Maxim App Note Reuses Lithium Ion Cells — Plus Extras


Now we don’t sit around reading application notes for fun. But if hard pressed we would have to admit that we do read quite a few of them even if the concepts aren’t currently on our project list. That’s because they’re a great way to learn stuff and for the most part the information within is trustworthy.

The latest one that we looked at is this Maxim app note 5681 on recycling Lithium-ion batteries. It’s more a reuse than a recycle but you get the point. If you have some Lithium-Ion cells left over from older equipment this resource delivers a lot of good information on how to use them to power something else.

Obviously they’re showing off their own hardware here, but that’s okay. The MAX8677A chips has a ton of features and can be had for $3-5 depending on your vendor. It automatically switches between powering your device from the battery, or from the charging source if connected. This allows you to source up to 500mA when connected to USB or 2A when charging from an external DC supply. There is also all of the protection you would normally want with a Li-ion setup, including temperature monitoring.

The catch is the not-so-hand-solderable QFN package. They’ve got a solution to this as well. The diagram on the right shows how to hand solder the chip — albeit with a hot air pencil — by drilling through the board to get at the ground pad from the underside of the PCB.

[Thanks Jaded and Amos]


  1. Augusto says:

    Instead of drilling the hole you can remove the solder mask on the bottom side of the center pad and heat the chip with a normal soldering iron from behind.
    Here is a video (not mine) :

  2. Ed Moore says:

    It’s quite possible to read App Notes for fun. The late Jim Williams left the world a treasure trove in the form of his App Notes from his time at Linear. There’s a whole blog dedicated to his App Notes, and a good place to start is perhaps the ‘best of’ page:

  3. eeee says:

    Maybe someone will make a breakout board for this. It’s a pretty sweet little package.

  4. EccentricElectron says:

    I don’t get your reticence around/apparent embarrassment about reading application notes – they’re a mine of useful information and great source of best practices/inspiration/ideas.

  5. Mark Jessop says:

    If I have to use a QFN chip on my PCBs, I usually put a large (2mm diameter) un-tented, plated via underneath the chip. This lets me tack down the chip as usual, then flood that via with solder from the other side of the PCB. Once you get enough heat into the joint, the solder is sucked under the QFN.

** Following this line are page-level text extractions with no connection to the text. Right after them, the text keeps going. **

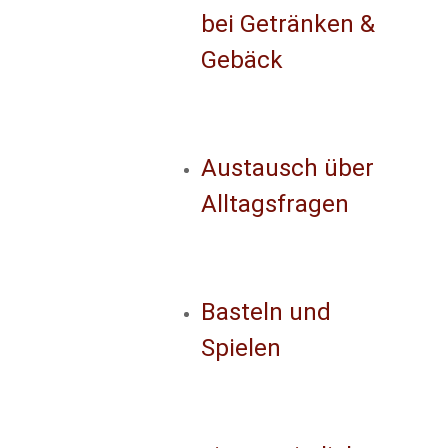
bei Getränken &
Gebäck
Austausch über
Alltagsfragen
Basteln und
Spielen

    I then use liquid flux and go over the QFN’s main pads with a wide-tipped soldering iron. This gets me results like this:

  6. cde says:

    #correction “The method described here explains how to use an ordinary soldering iron to mount the device” Regular iron, not hot air pen.

    • somun says:

      Yeah. A lot of the comment noise due to the confusion from the article here.

      That trick for soldering the QFN with only a soldering iron would only make sense in the context of a home etched board – which is clearly case for the app-note itself. If you have a PCB from a fab it is not an issue.

  7. Jeff Nichols says:

    I find that QFNs are significantly easier to mount than TQFPs if you have hot air equipment. It’s to the point where QFNs and DFNs are my preferred package for everything.

  8. Fallen says:

    Brilliant. I love re-using lithium ion cells from laptop battery packs. I also didn’t ever think of drilling a hole and inserting copper wire to connect the thermal pad to the ground plane. Good stuff.

  9. Alex says:

    Neat chip and app note.

    I just want to say, “not-so-hand-solderable QFN package” is a bit silly. After having tried it, I consider QFN to actually be slightly easier to hand-solder than a TQFP of the same pitch and pin count, provided I set up the PCB for access to the center pad through the bottom and have just a little bit of QFN pad on the top exposed beyond the package. Why would I call it easier? Because there’s virtually no chance of any bridges.

  10. Chris C. says:

    From the app note: “Solder all contacts along the sides of the chip. Use Litz wire to tidy everything up.”

    How is the Litz actually being used here?

  11. Sven says:

    This appnote can’t really be serious, it has to be just a marketing ploy to get it posted in places like hackaday. The chip itself is a really good idea and many people will probably start using it after reading about it here, but the purpose of the appnote has to be more to get it posted than to actually get people to use it to recycle batteries.

    The idea for mounting QFNs by drilling out the board and soldering from underneath using a copper slug has to be the tackiest idea i have ever heard, using a hot plate is tacky but that at least is a fair way of doing it.

  12. Tom the Brat says:

    Alex, learn me to do this! I can never get the silly things lined up enough for the pins to all get soldered and not short. I solder with an electric skillet and TQFP’s aren’t hard. I can only get mma accelerometers in qfn’s, but have never managed to make one work yet.

  13. Narf says:

    Mike – The QFN package is easily soldered by hand – I do 48+ pin fine-pitch QFN’s without a problem, using my cheesy weller iron. You don’t solder the pins individually, you simply drag a solder ball across them. I usually add a little no-clean flux. I can solder a QFN48 7×7 in about 30-45 seconds.